In his weekly newsletter for The New York Times, Paul Krugman discusses why we should be discussing the economic super elite.

The other day a student attending Inequality by the Numbers, a week-long workshop run by CUNY’s Stone Center for the Study of Socioeconomic Inequality, asked me a very good question: Why do we talk about the “1 percent”? The phrase is often used as shorthand for the economic super-elite, the kind of people who get flown by private jet among their multiple mansions. Yet the threshold for the statistical 1 percent is only around $400,000 a year.

No need to feel sorry for that class of people, who experience a level of comfort, even luxury, and security unimaginable to, well, 99 percent of the country. But membership in the plutocracy comes with a much higher price tag. What people really mean when they talk about the 1 percent is actually more like the 0.01 percent, a few thousand people who really do live in a different social and material universe from the rest of us.

To some extent this was always true; America has never been an egalitarian society. Even during the 1950s and 1960s, when we considered ourselves a middle-class nation, the incomes of the top 0.01 percent were more than a hundred times those of typical families. But now the ratio is more like 400 to 1. And this growth in disparities hasn’t just enhanced the elite’s purchasing power, it has expanded its political power too.

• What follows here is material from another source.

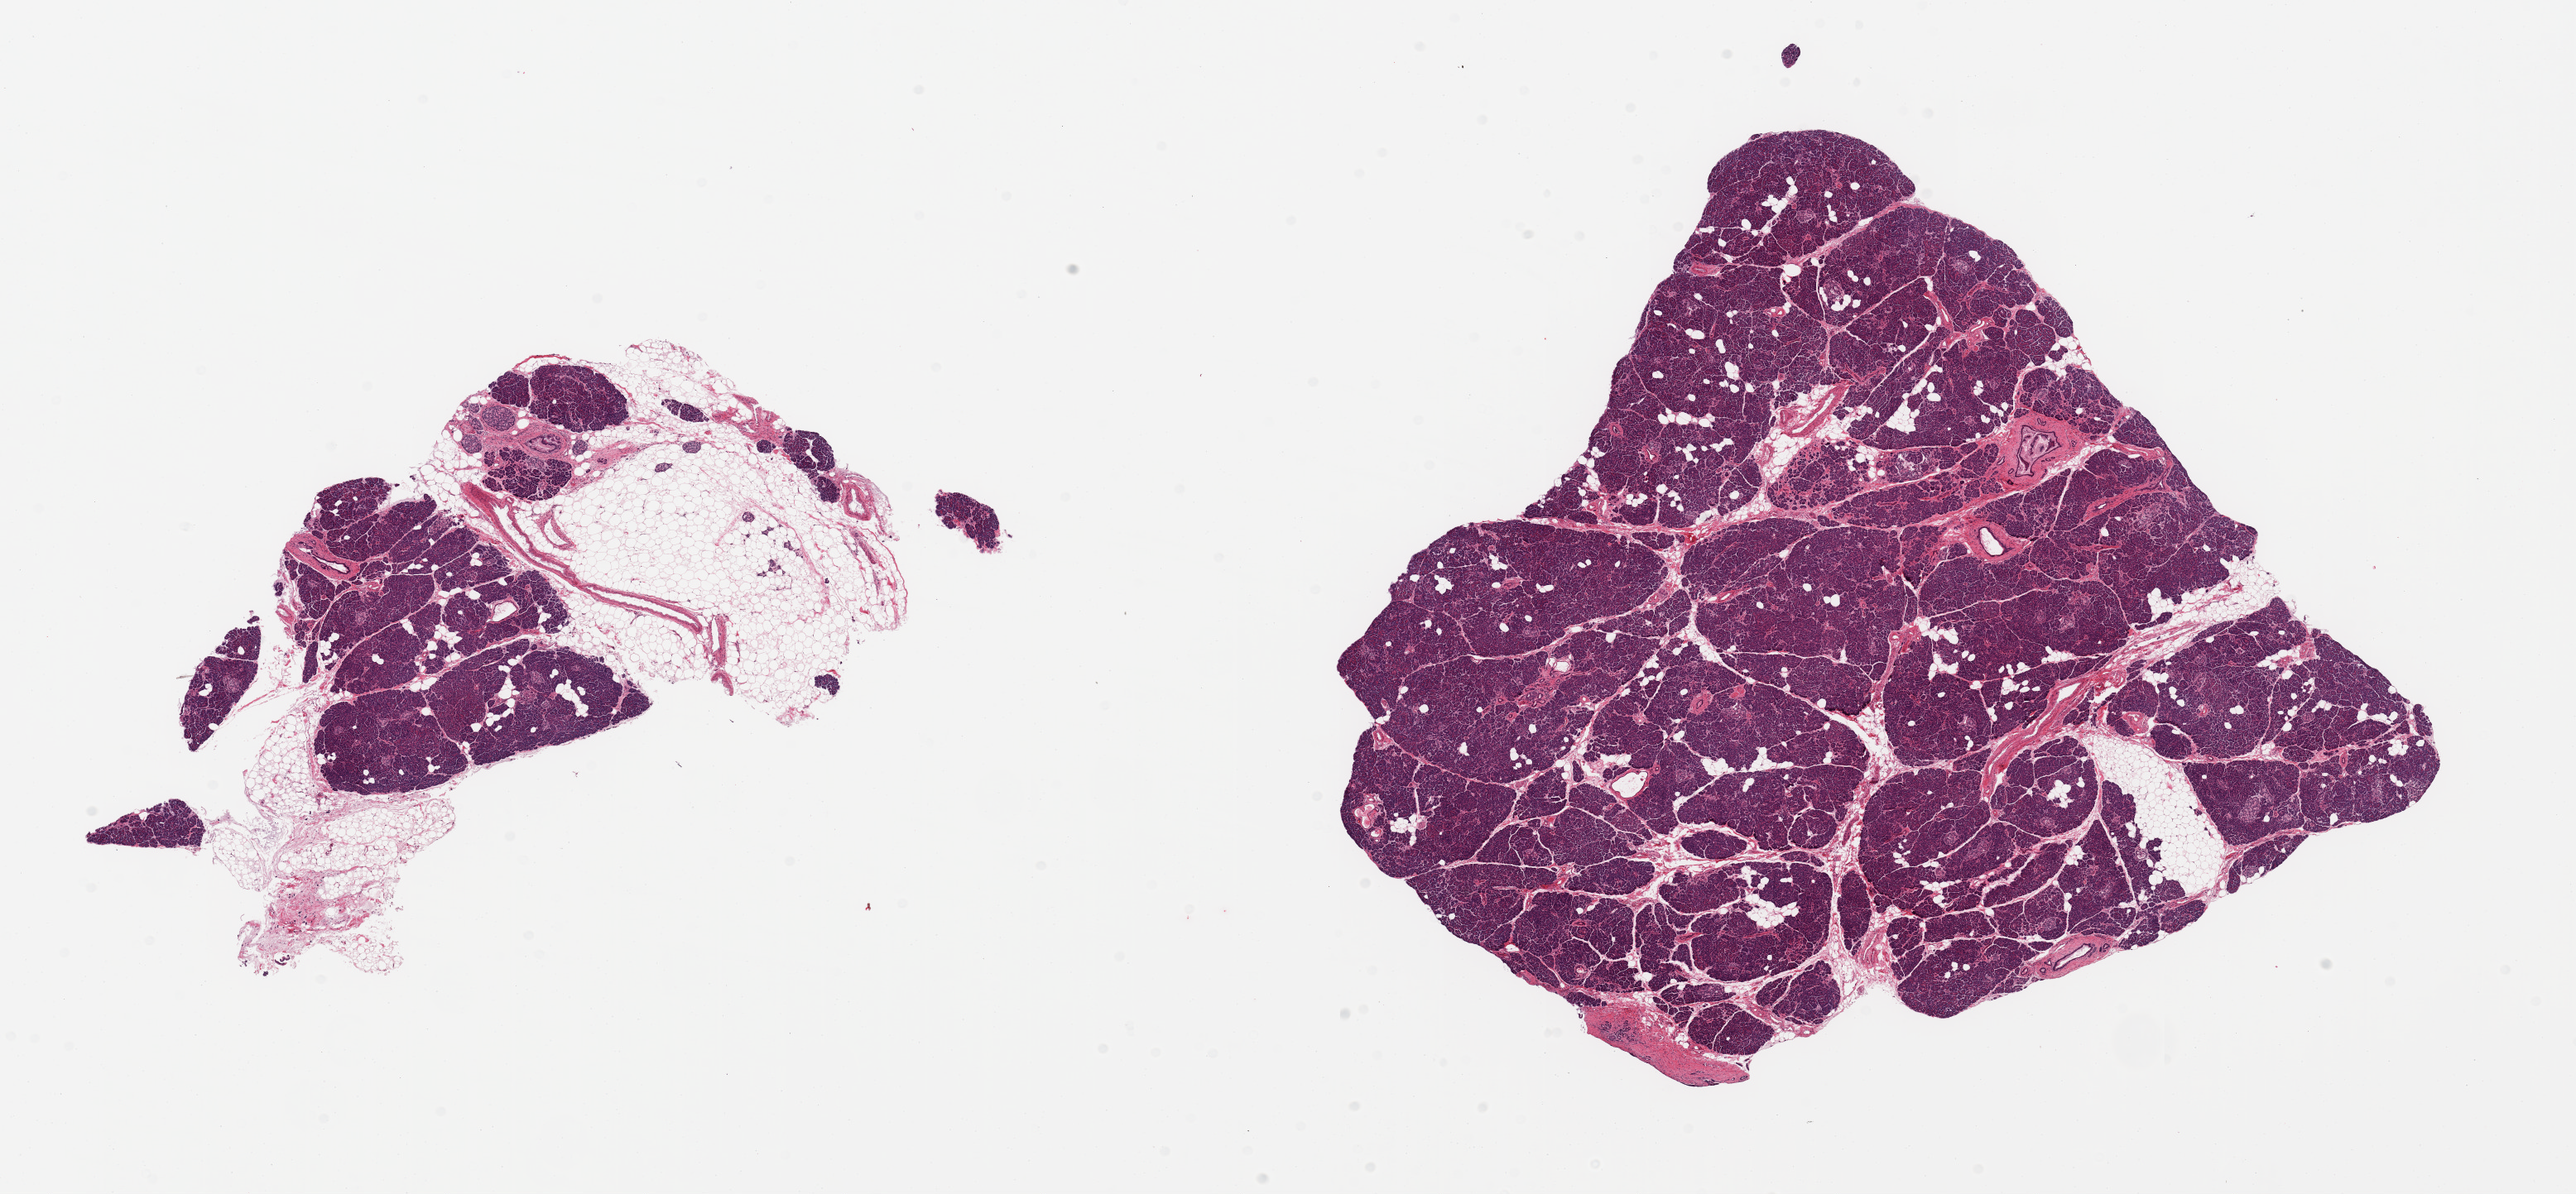
H&E whole-slide image, brightfield — shown as a low-resolution overview of the whole scanned area (about 24.6 x 11.4 mm, slide scanned at 20x), PAXgene-fixed paraffin-embedded (PFPE) section, sampled site (target tissue): pancreas, tissue donor sample. Donor: male.
Reviewer comment on this tissue sample: 2 pieces: 1 with 50% fat other with 5%; scattered focal exocrine atrophy and fibrosis; 2 ducts with PANin 1A changes.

As Benjamin Page, Jason Seawright and Matthew Lacombe point out in their excellent book “Billionaires and stealth politics,” most of this power is deployed quietly. There are some liberal billionaires like George Soros and Warren Buffet, but they’re quite atypical both for the positions they hold and for their willingness to talk publicly about their views. Most billionaires are quietly deploying their wealth on behalf of tax cuts for themselves and benefit cuts for the poor and middle class, unpopular causes that nonetheless have a tendency to flourish politically. Funny how that works.

But it’s not just that the 0.01 percent can buy political influence. Often it’s able to set the terms of policy discussion.

Over the weekend I decided to write down some musings on how this happened in the aftermath of the 2008 financial crisis, when somehow what I used to call the Very Serious People decided that fighting mass unemployment wasn’t a priority, but “entitlement reform,” a.k.a. cuts to Social Security and Medicare, was. Somehow my musings turned into an 1800 word blog post. The tl;dr version is that many journalists and “centrists” internalized the interests and preferences of the wealthy, and imagined that they defined the limits of sound policy.

Unfortunately, far from leading to sound policy, the obsession with deficits and social spending was deeply destructive, keeping unemployment much higher for much longer than necessary.

Will something like this happen again? Definitely — if not during the coming presidential campaign, then for sure if a Democrat wins the White House.

So be prepared, and always remember: the rich may be different from you and me, but they aren’t any wiser, and there’s no reason to believe that what’s good for billionaires is good for America.